Shares of Atlanticus Holdings Co. (NASDAQ:ATLC – Get Free Report) have earned a consensus rating of “Moderate Buy” from the five analysts that are currently covering the company, MarketBeat reports. One analyst has rated the stock with a hold recommendation and four have given a buy recommendation to the company. The average 1 year price target among brokerages that have updated their coverage on the stock in the last year is $53.00.
ATLC has been the subject of several analyst reports. StockNews.com raised shares of Atlanticus from a “buy” rating to a “strong-buy” rating in a report on Friday, August 9th. BTIG Research raised their price target on Atlanticus from $45.00 to $54.00 and gave the company a “buy” rating in a report on Tuesday, November 12th. B. Riley increased their price target on shares of Atlanticus from $50.00 to $70.00 and gave the stock a “buy” rating in a report on Thursday, November 21st. Stephens began coverage on shares of Atlanticus in a research report on Wednesday, November 13th. They issued an “overweight” rating and a $54.00 target price for the company. Finally, JMP Securities lifted their price target on Atlanticus from $45.00 to $54.00 and gave the stock a “market outperform” rating in a research note on Wednesday, November 13th.
Insider Activity at Atlanticus
Institutional Investors Weigh In On Atlanticus
A number of hedge funds have recently modified their holdings of the business. Rhumbline Advisers raised its position in shares of Atlanticus by 9.3% during the 2nd quarter. Rhumbline Advisers now owns 8,127 shares of the credit services provider’s stock valued at $229,000 after purchasing an additional 690 shares during the period. Squarepoint Ops LLC raised its position in Atlanticus by 9.3% during the second quarter. Squarepoint Ops LLC now owns 8,310 shares of the credit services provider’s stock valued at $234,000 after purchasing an additional 704 shares during the period. Empowered Funds LLC increased its position in Atlanticus by 5.0% during the third quarter. Empowered Funds LLC now owns 16,978 shares of the credit services provider’s stock valued at $596,000 after acquiring an additional 804 shares during the last quarter. BNP Paribas Financial Markets lifted its holdings in shares of Atlanticus by 65.5% in the 1st quarter. BNP Paribas Financial Markets now owns 2,324 shares of the credit services provider’s stock worth $69,000 after acquiring an additional 920 shares during the last quarter. Finally, FMR LLC boosted its stake in shares of Atlanticus by 393.1% during the 3rd quarter. FMR LLC now owns 2,283 shares of the credit services provider’s stock worth $80,000 after purchasing an additional 1,820 shares during the period. Institutional investors own 14.15% of the company’s stock.
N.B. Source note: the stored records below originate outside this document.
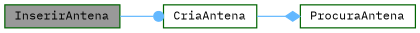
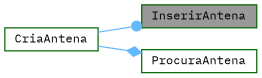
  digraph {
    fontname="IBM Plex Mono"
    rankdir=LR
    node [color=darkgreen fillcolor=white fontname="IBM Plex Mono" fontsize=10 shape=box style=filled]
    edge [color=steelblue1 fontname="IBM Plex Mono" fontsize=10 labelfontname=Helvetica labelfontsize=10 style=solid]
    n1 [fillcolor=grey60 fontcolor=black height=0.2 label=InserirAntena width=0.4]
    n2 [height=0.2 label=CriaAntena width=0.4]
    n3 [height=0.2 label=ProcuraAntena width=0.4]
-   n1 -> n2 [arrowhead=dot]
+   n2 -> n1 [arrowhead=dot]
    n2 -> n3 [arrowhead=diamond]
  }
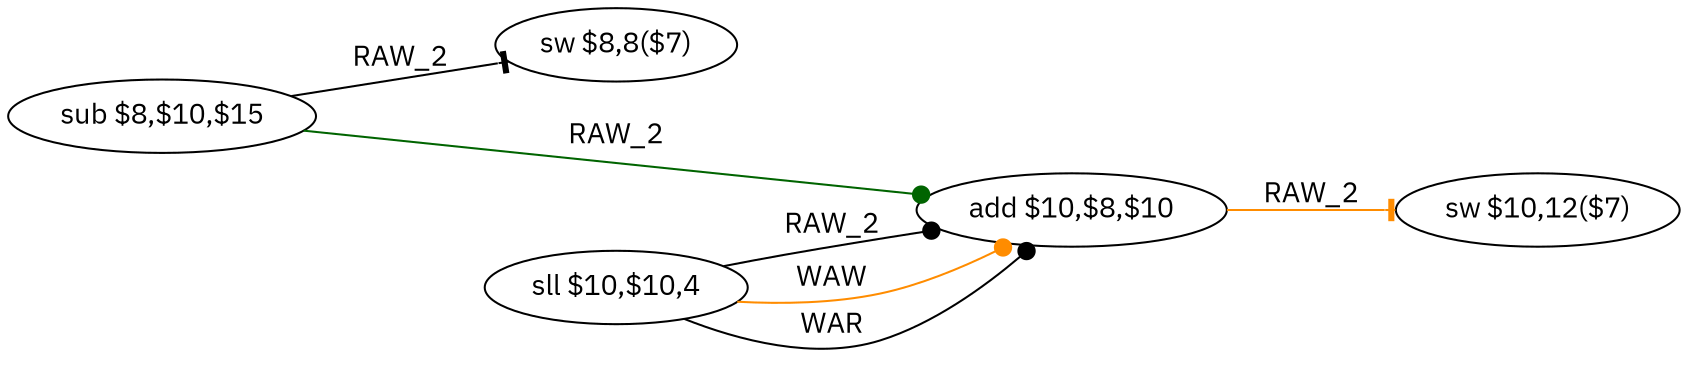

Atlanticus Stock Performance
NASDAQ:ATLC opened at $58.73 on Thursday. Atlanticus has a 1 year low of $23.09 and a 1 year high of $58.99. The company has a debt-to-equity ratio of 0.59, a current ratio of 1.44 and a quick ratio of 1.44. The business has a fifty day simple moving average of $39.80 and a two-hundred day simple moving average of $33.67. The company has a market capitalization of $865.62 million, a P/E ratio of 13.20 and a beta of 1.92.
Atlanticus (NASDAQ:ATLC – Get Free Report) last posted its quarterly earnings results on Thursday, November 7th. The credit services provider reported $1.27 EPS for the quarter, topping analysts’ consensus estimates of $1.23 by $0.04. The firm had revenue of $351.22 million during the quarter, compared to analyst estimates of $326.64 million. Atlanticus had a return on equity of 25.14% and a net margin of 8.39%. On average, analysts expect that Atlanticus will post 4.47 earnings per share for the current year.
About Atlanticus
Atlanticus Holdings Corporation, a financial technology company, provides credit and related financial services and products to customers the United States. It operates in two segments, Credit as a Service, and Auto Finance. The Credit as a Service segment originates a range of consumer loan products, such as private label and general purpose credit cards originated by lenders through various channels, including retail and healthcare, direct mail solicitation, digital marketing, and partnerships with third parties; and offers credit to their customers for the purchase of various goods and services, including consumer electronics, furniture, elective medical procedures, healthcare, and home-improvements by partnering with retailers, healthcare providers, and other service providers.